Jannelli was quiet in the semifinal loss to Conestoga, 1-0 on an own goal, but he and the Cougars were by no means done, stoking the fires that propelled the team to within a post’s width of the state final.
“Right when we got back to our first practice after (Pennsbury), we knew we were done celebrating,” Jannelli said. “We didn’t want to have that as our shining moment of the year. … We realized we had a good shot to go all the way. We didn’t want that Pennsbury moment to be the last.”
Pennsbury proved to be anything but the end. Jannelli scored both goals in the first-round states win against Northeast High, the second a sublime slalom through defenders that he celebrated by standing in the rain with arms outstretched waiting for teammates to mob him.
In the quarters, Jannelli’s saved shot was put away by Benny Gast to start the scoring, then Jannelli showed tremendous determination to corral his own rebound and rifle in the winner to tip Fox Chapel, 2-1.
The Cougars’ magic ran out in the semifinals, Jannelli hitting the post in the second half on a superb chance before Seneca Valley found an overtime goal to head to Hershey. The thud of that post will stick with Jannelli through the next stops on his soccer journey. (He is considering interest from several schools from the Division I to Division III levels.)
But that won’t be Jannelli’s lasting memory.
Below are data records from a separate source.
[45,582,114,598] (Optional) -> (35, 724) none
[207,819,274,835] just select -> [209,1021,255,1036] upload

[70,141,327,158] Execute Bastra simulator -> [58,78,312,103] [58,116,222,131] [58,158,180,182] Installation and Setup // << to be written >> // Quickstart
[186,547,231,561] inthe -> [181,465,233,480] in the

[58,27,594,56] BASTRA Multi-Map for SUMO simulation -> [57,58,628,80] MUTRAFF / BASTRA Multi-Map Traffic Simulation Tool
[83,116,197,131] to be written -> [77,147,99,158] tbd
He hit the post as an individual, yet he unfailingly portrays every success along the route as belonging to a team that grew closer he ever could’ve dreamed.
“After the (Seneca Valley) game was over, I got everybody in the huddle and I told them, ‘thanks for an amazing run,’” Jannelli said. “It was an amazing run. No one expected us to get that far, but we surpassed everyone’s expectations.”